Analyse critique du secteur financier

19 décembre 2023

COP du monde de l’hypocrisie à Dubaï

Il est tentant de paraphraser Patrick Süskind dans son roman Le Parfum. Cette conférence dédiée au changement climatique qui s’est récemment terminée a pué à plein nez le pétrole, le gaz et le charbon. Les représentants des industries productrices d’énergies fossiles, et des banques qui les financent, exhalent des vapeurs de liquidités troubles et douteuses. Les délégués gouvernementaux qui s’alignent sur eux, sentent l’incompétence ou la vénalité, c’est au choix. Pour résumer, de ce sommet climatique mondial, a émané une profonde puanteur qui a contribué à rendre ce monde irrespirable, tant au sens propre que figuré.

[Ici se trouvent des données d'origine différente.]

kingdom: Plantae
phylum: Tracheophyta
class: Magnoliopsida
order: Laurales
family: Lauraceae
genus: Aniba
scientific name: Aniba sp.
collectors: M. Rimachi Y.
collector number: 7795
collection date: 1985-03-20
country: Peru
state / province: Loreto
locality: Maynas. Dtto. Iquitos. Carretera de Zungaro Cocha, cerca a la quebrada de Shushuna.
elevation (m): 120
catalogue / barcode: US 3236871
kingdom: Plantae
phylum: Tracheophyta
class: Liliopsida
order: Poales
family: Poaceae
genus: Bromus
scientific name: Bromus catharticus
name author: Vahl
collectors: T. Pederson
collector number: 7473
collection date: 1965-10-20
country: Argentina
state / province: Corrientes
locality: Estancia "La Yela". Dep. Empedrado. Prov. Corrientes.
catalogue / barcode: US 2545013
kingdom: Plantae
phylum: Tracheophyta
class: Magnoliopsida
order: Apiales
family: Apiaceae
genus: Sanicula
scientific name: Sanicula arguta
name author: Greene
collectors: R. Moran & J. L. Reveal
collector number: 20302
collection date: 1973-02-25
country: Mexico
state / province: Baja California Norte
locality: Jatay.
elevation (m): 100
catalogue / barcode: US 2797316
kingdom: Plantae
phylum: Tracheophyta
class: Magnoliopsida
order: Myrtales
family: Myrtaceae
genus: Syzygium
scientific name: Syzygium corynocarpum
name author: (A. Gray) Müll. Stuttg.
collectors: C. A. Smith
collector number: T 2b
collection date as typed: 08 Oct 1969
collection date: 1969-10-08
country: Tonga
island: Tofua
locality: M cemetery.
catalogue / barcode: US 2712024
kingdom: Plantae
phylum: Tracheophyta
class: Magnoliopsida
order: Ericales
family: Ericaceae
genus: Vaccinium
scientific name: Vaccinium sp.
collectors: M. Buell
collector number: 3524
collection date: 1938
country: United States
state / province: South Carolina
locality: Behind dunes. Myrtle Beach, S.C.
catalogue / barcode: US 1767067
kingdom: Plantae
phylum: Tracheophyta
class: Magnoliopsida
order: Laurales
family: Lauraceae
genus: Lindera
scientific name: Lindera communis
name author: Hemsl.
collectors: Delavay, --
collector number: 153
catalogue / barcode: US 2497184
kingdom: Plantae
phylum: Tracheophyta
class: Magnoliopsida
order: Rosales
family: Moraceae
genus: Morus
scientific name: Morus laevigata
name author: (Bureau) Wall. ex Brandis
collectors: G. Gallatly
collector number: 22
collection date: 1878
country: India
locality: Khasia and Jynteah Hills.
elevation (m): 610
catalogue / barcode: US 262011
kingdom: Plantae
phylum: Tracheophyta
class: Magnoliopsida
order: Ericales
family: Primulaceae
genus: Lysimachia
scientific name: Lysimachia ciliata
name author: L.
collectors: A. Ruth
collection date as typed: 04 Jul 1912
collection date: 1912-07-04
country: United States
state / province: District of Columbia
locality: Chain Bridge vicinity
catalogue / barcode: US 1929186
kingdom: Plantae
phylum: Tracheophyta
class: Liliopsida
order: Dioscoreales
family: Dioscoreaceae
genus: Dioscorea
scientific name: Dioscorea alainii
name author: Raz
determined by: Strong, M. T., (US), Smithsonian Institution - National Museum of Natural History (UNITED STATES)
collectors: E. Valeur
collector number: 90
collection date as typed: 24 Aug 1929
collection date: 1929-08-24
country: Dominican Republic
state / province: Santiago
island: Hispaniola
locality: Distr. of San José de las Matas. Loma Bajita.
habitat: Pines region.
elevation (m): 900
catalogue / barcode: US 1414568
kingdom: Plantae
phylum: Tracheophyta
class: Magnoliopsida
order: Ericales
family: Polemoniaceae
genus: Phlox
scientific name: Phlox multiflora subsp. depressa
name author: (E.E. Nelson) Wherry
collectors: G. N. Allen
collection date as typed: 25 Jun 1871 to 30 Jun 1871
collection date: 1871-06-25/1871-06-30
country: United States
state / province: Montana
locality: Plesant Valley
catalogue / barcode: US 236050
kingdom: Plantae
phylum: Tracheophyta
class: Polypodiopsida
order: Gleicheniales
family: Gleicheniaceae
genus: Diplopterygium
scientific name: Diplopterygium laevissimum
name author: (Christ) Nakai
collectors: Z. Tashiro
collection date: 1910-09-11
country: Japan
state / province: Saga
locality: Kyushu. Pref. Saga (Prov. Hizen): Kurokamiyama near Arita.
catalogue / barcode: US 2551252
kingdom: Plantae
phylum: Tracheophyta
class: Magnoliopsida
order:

Quelques éléments saillants permettent de corroborer cette brève analyse olfactive. La déclaration finale des COPains qui se sont retrouvés à Dubaï n’engage que ceux qui y croient, et ce n’est pas une surprise. Les lobbyistes des énergies fossiles ont été au nombre de 2456. L’année dernière lors de la COP précédente à Charm el-Cheikh, ils étaient 636, et en 2021 à Glasgow: 503. Le président de la COP et lobbyiste en chef, Sultan al-Jaber, est aussi le directeur de la compagnie pétrolière d’Abu Dhabi. Ils ont tous été à la manœuvre tant pour préserver leurs intérêts qu’accroitre leurs profits, puisqu’une telle conférence est propice aux discussions d’affaires et à la signature de contrats dans le domaine des énergies fossiles. Leur montée en puissance dans ces forums a aussi pour objectif de couvrir la voix des scientifiques, ceux du GIEC en particulier, qui depuis des dizaines d’années tirent la sonnette d’alarme.

Des COPains en jets privés

Quelques 80.000 personnes ont été accréditées à participer à cette conférence (des dizaines de milliers de visiteurs ont par ailleurs accès à la zone dite verte, autour de l’enceinte des négociations). N’ayant utilisé ni bicyclettes ni chameaux, les délégués étrangers ont presque tous pris l’avion, voire un jet privé pour s’y rendre. Leurs émissions de gaz à effets de serre, associées seulement à l’aller vers Dubaï et au retour, ont dû être ainsi d’au moins 200 mille tonnes de CO2 équivalent, en l’espace d’une quinzaine de jours. Mais, selon le baratin officiel lénifiant, leur présence aurait contribué au maintien en vie de l’accord de Paris de 2015, dont l’objectif est de limiter l’augmentation de la température à la fin du siècle à 1,5 ou 2 degrés Celsius, précisément grâce à une baisse de ces émissions au niveau mondial. Nous voici rassurés, si ce n’est que ça pue vraiment l’hypocrisie, sans parler du kérozène.

La production et l’utilisation des énergies fossiles génèrent une pollution de l’air difficilement supportable. Celle-ci serait déjà responsable, selon l’OMS, d’environ 7 millions de morts prématurées par an, dans le monde. Les nouveaux nés, personnes âgées et les asthmatiques sont touchés en particulier. Les températures extrêmes sont elles aussi la cause de plusieurs millions de décès chaque année. Le réchauffement climatique est la cause d’une amplification des souffrances extrêmes et des accidents dans de nombreux secteurs économiques. Les conditions de travail en extérieur, par exemple, sont trop souvent insupportables durant l’été. Les insuffisances rénales chroniques se multiplient, du fait de cadences incompatibles avec des températures caniculaires prolongées. Qu’attendent les «responsables» politiques pour agir, que le nombre de victimes explose? La plupart des gouvernements soit font semblant de prendre le réchauffement climatique au sérieux, par le biais de belles déclarations, soit ne s’en donnent même pas la peine, comme c’est le cas de l’extrême droite libertarienne. Qu’ils soient croyants ou pas, ils ne sont manifestement pas pratiquants. Leur politique en la matière est pire que de la non-assistance à populations en danger, puisqu’elle se ramène à la mise en danger de ces mêmes populations.

Dans le monde formidable dans lequel nous vivons, gageons que prochainement une conférence pour promouvoir la paix dans le monde sera organisée par l’industrie de l’armement, et qu’un sommet médical pour lutter contre le cancer des poumons, sera préparé par le secteur du tabac. Ces industriels sont d’ailleurs en odeur de sainteté dans les hautes sphères du pouvoir.

Il est encore temps de réagir face au cynisme ambiant et à l’infection qu’il dégage, de manière à rendre nos vies respirables.